Required task
Summarize the passage on Armstrong numbers below in two sentences.

Passage
----

2. Introduction to the Problem
First, let’s understand what an Armstrong number is.
Given a positive integer i of n digits, the integer i is an Armstrong number if the sum of the n-th powers of their digits is equal to i. Armstrong numbers form the OEIS sequence A005188.
A few examples may help us understand Armstrong numbers quickly:
- 1: pow(1,1) = 1 -> 1 is an Armstrong number.
- 123: pow(1, 3) + pow(2, 3) + pow(3, 3) = 1 + 8 +27 = 36 != 123 -> 123 is not an Armstrong number.
- 1634: pow(1, 4) + pow(6, 4) + pow(3, 4) + pow(4, 4) = 1 + 1296 + 81 + 256 = 1643 -> 1634 is an Armstrong number.
So, we want to have a Java program to conveniently check if a given number is an Armstrong number. Further, we’d like to produce an OEIS sequence A005188 less than a given limit.
For simplicity, we’ll use unit test assertions to verify whether our methods work as expected.
3. The Idea to Solve the Problem
Now that we understand Armstrong numbers let’s look into the problem and consider the idea to solve it.

----

[Visual layout records]
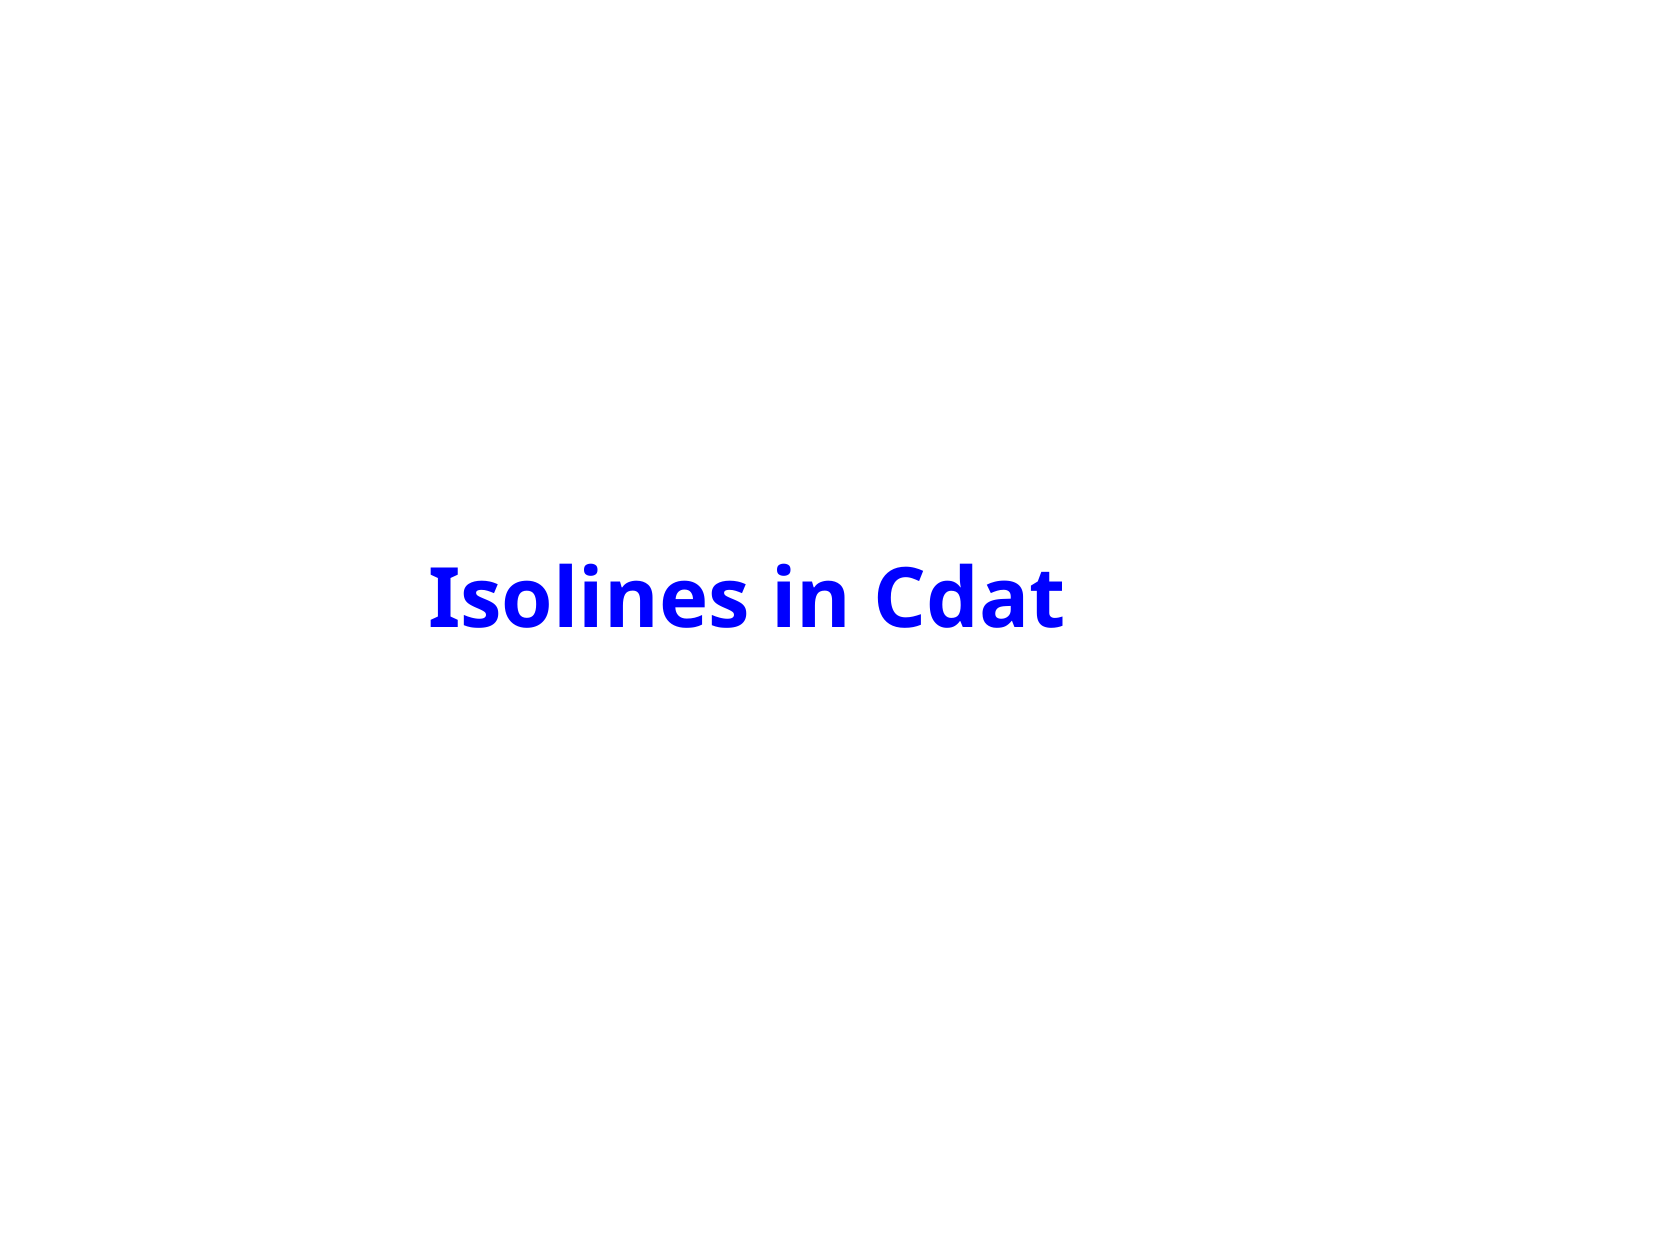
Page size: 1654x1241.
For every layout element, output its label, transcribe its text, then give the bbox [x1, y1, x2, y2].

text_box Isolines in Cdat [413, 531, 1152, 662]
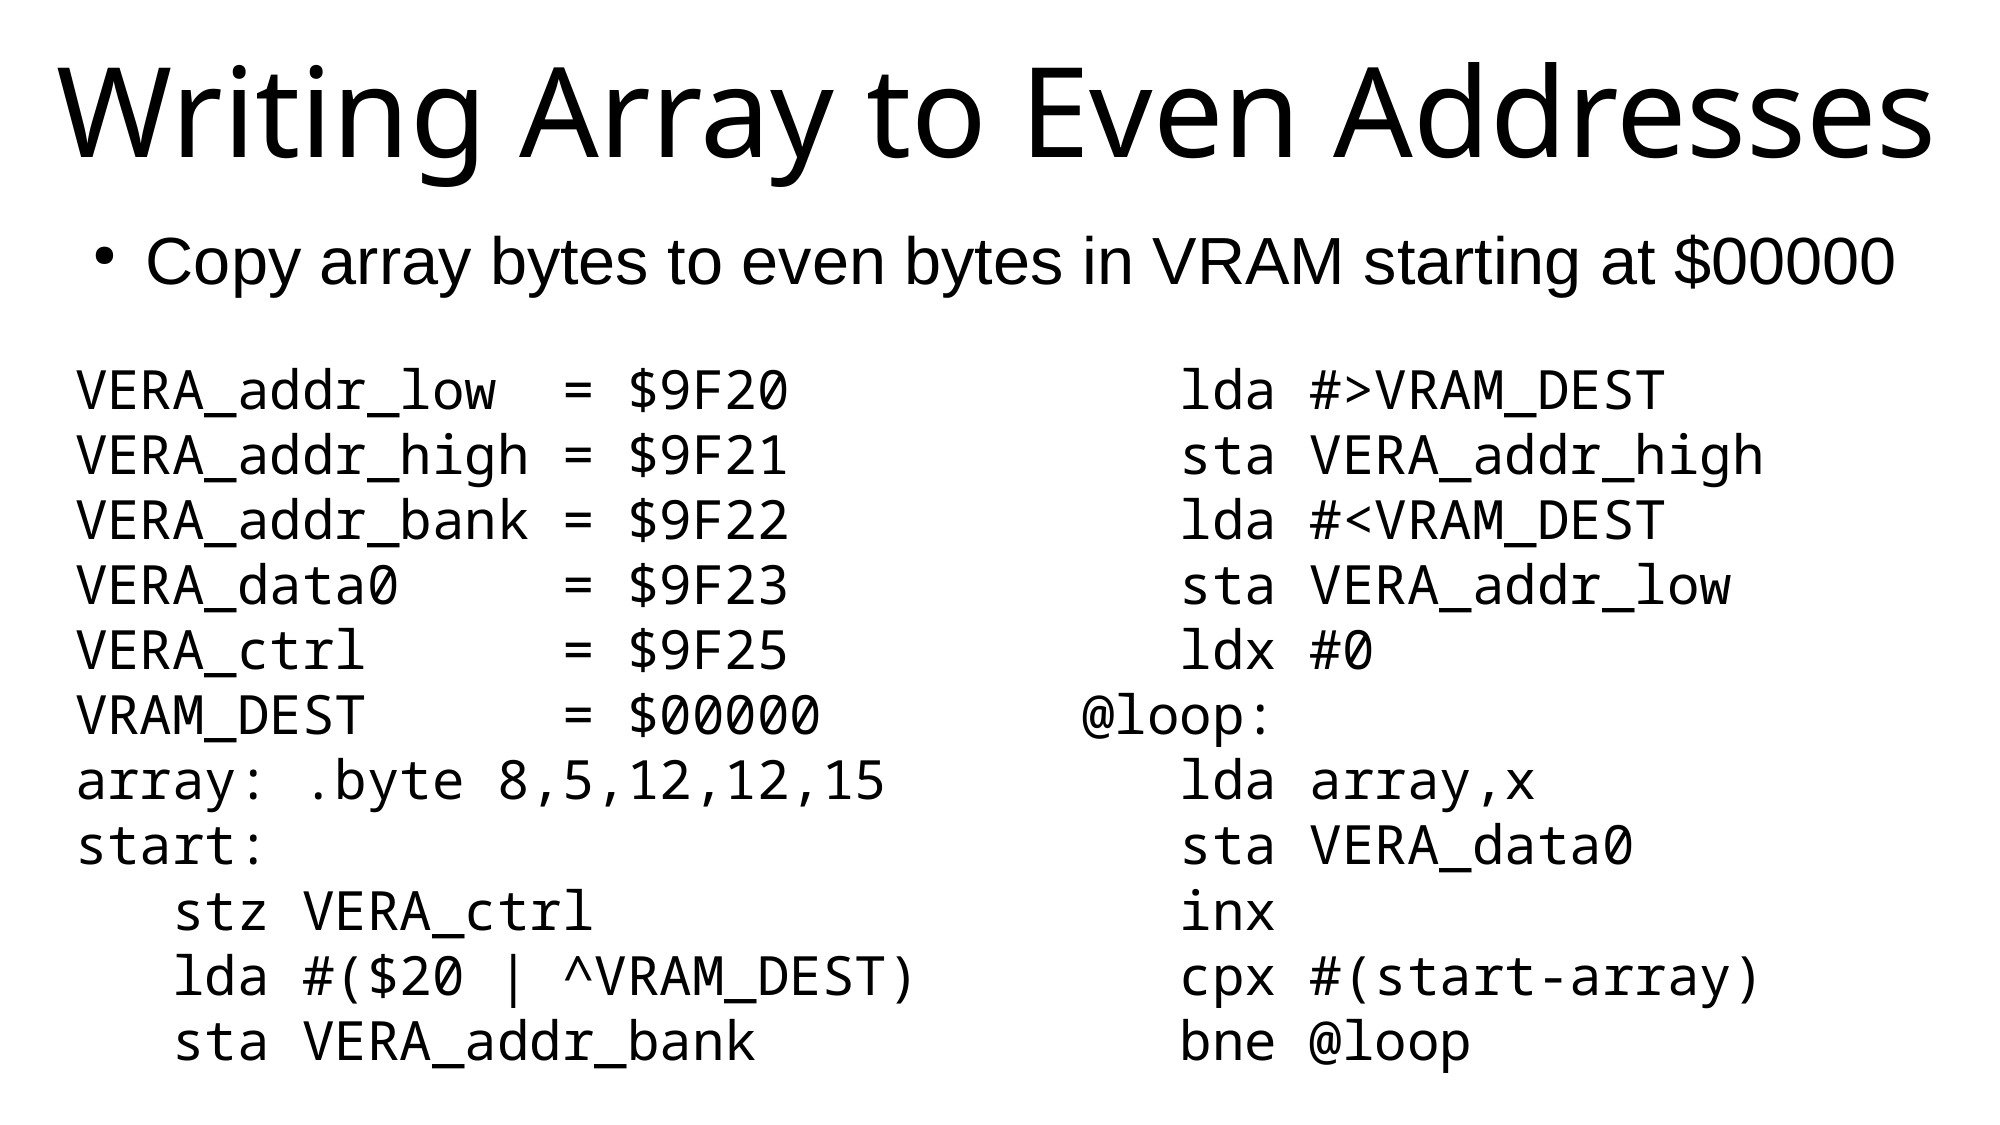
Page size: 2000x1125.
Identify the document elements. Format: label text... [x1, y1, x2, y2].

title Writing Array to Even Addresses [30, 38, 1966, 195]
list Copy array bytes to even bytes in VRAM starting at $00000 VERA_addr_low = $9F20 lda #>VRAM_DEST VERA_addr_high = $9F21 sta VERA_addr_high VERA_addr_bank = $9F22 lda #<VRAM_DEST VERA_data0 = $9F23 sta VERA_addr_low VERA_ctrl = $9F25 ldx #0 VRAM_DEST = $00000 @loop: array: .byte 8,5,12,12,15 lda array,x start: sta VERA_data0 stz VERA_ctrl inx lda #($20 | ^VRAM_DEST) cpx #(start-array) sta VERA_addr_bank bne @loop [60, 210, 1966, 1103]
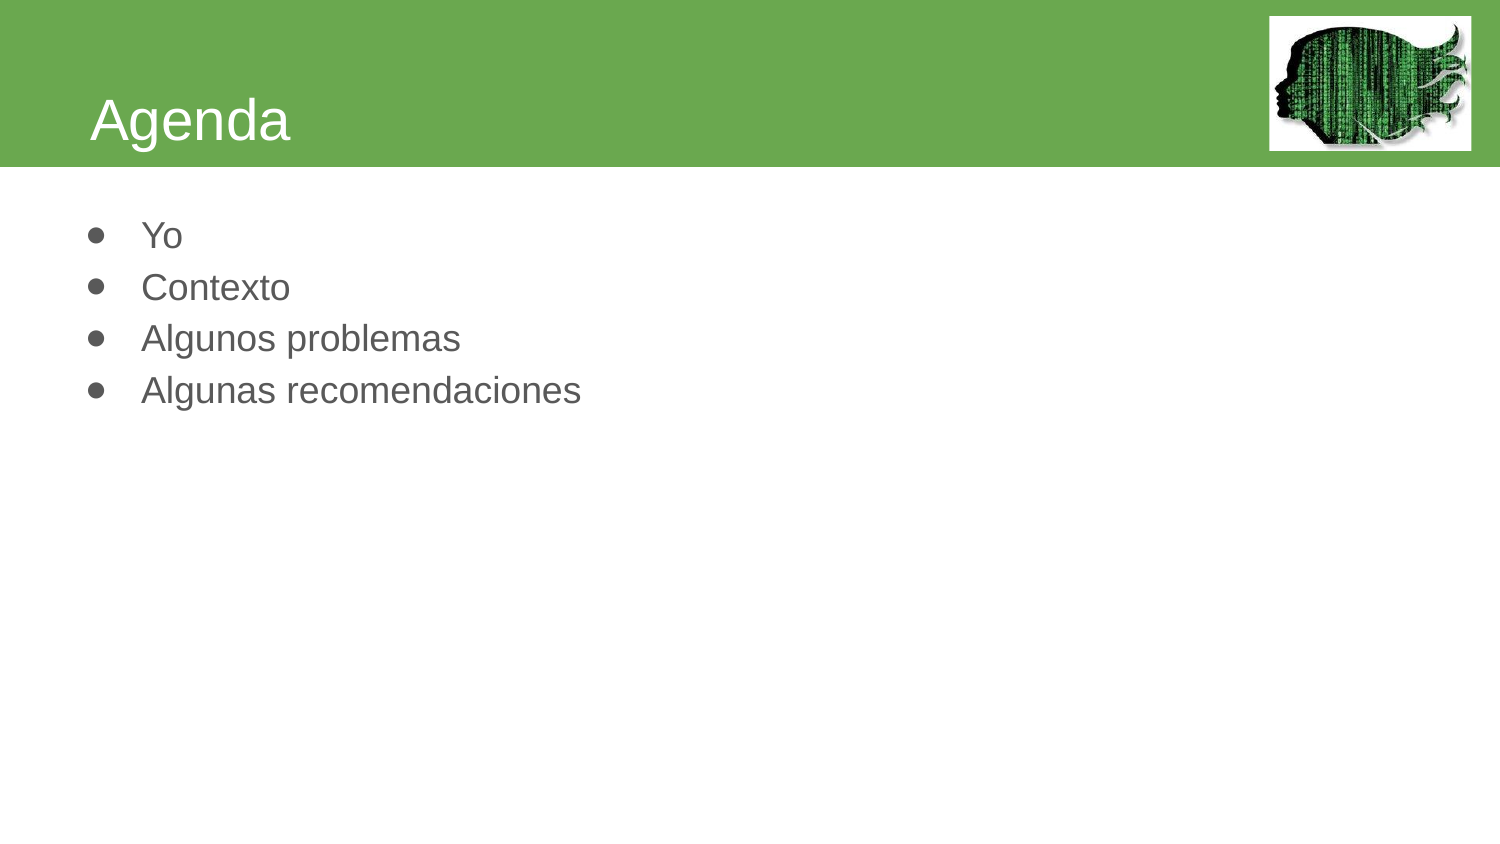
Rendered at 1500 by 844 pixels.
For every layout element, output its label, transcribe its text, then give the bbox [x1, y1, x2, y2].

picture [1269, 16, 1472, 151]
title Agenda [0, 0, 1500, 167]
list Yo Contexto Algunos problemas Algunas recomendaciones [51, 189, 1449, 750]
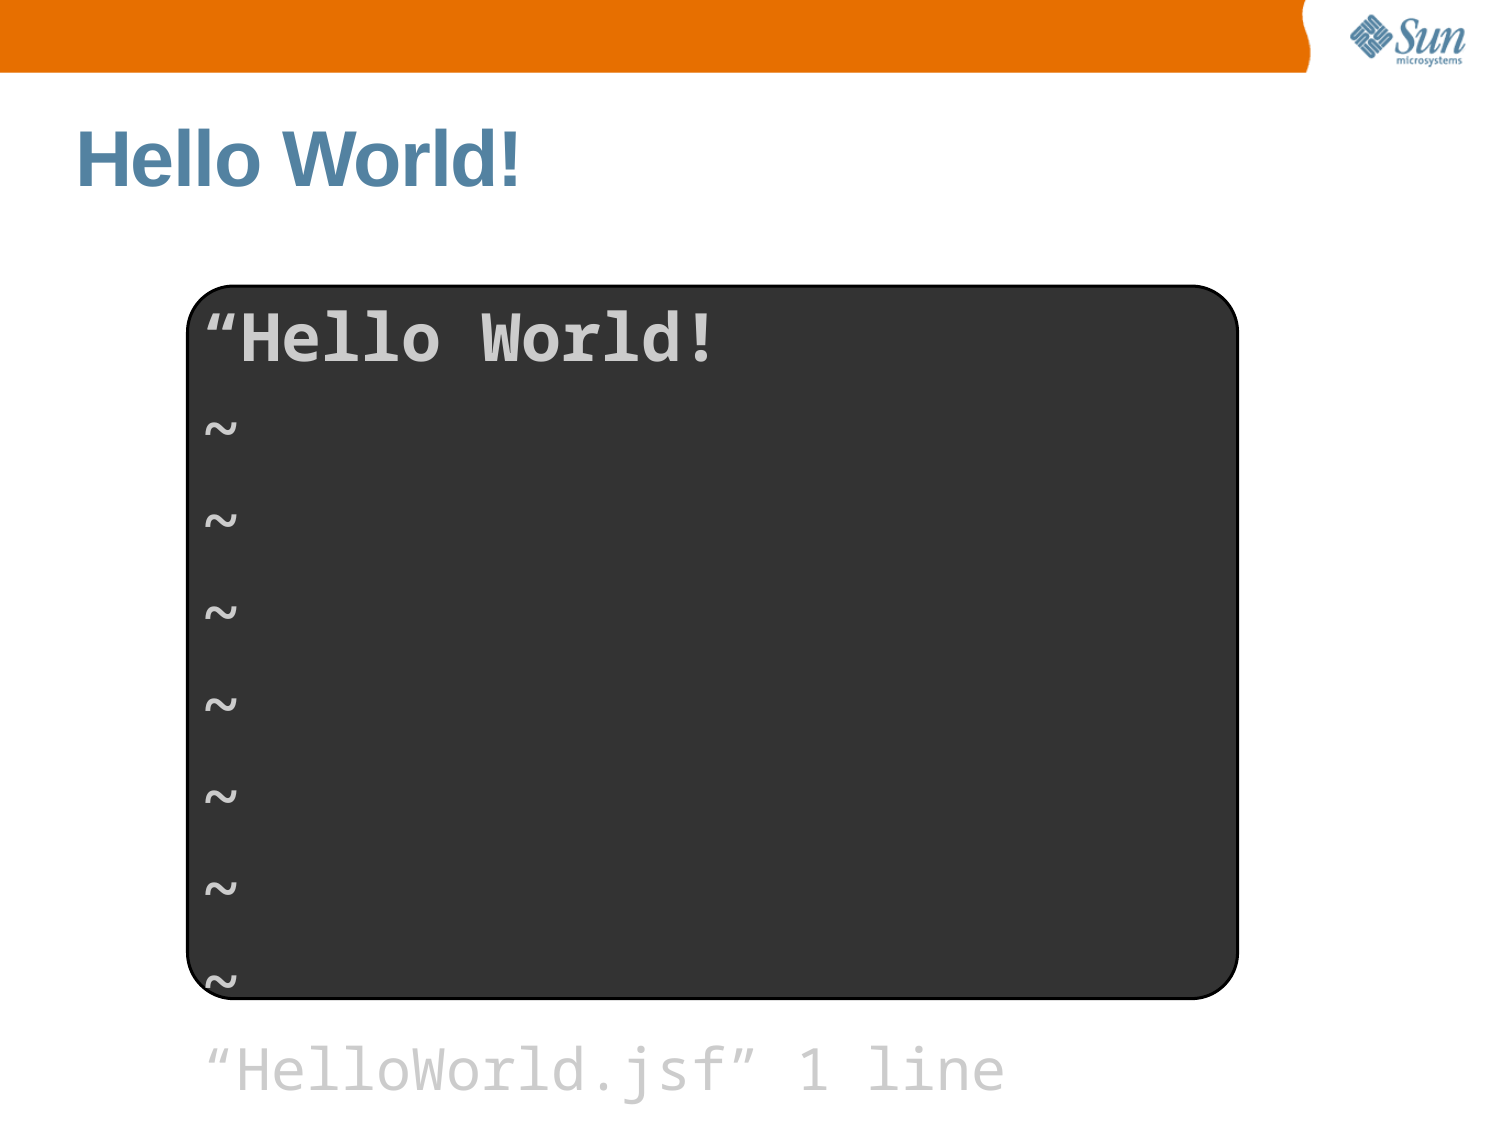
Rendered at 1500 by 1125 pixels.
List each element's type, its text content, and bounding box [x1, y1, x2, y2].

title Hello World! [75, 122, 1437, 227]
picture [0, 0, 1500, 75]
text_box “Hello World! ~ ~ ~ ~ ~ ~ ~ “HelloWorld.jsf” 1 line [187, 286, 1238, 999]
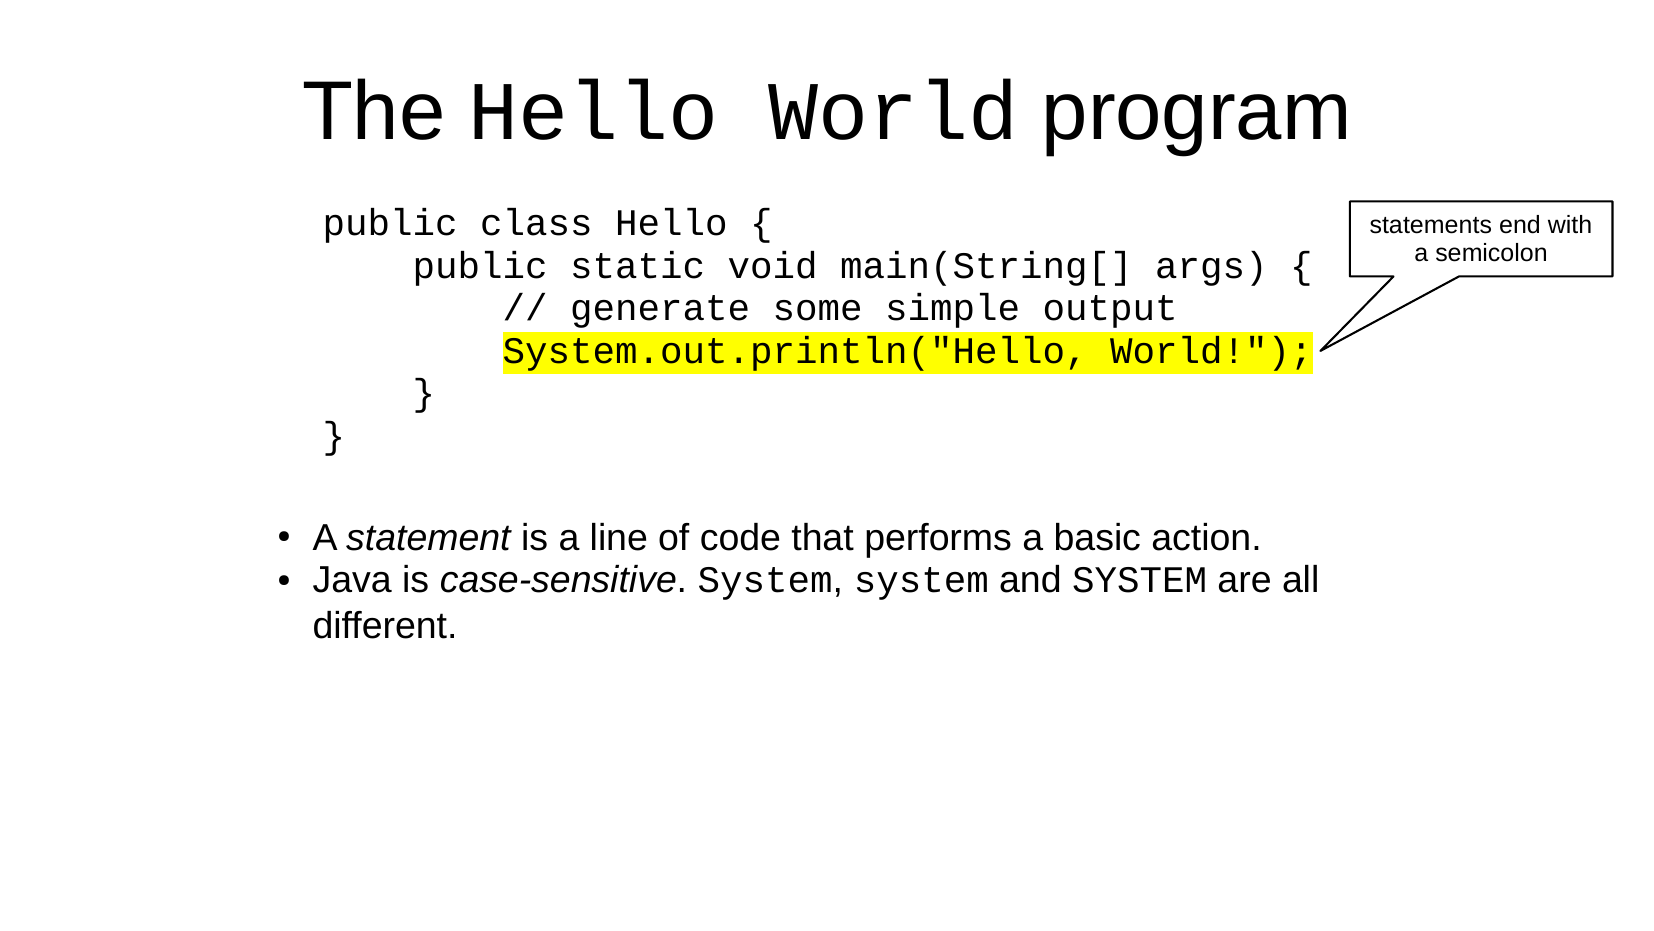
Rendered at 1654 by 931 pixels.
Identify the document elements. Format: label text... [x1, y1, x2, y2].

----

Final answer
An Armstrong number is a positive integer of n digits that equals the sum of the n-th powers of its digits, and these numbers form the OEIS sequence A005188. The goal is a Java program that checks whether a given number is an Armstrong number and produces the A005188 sequence less than a given limit, with unit test assertions used to verify that the methods work.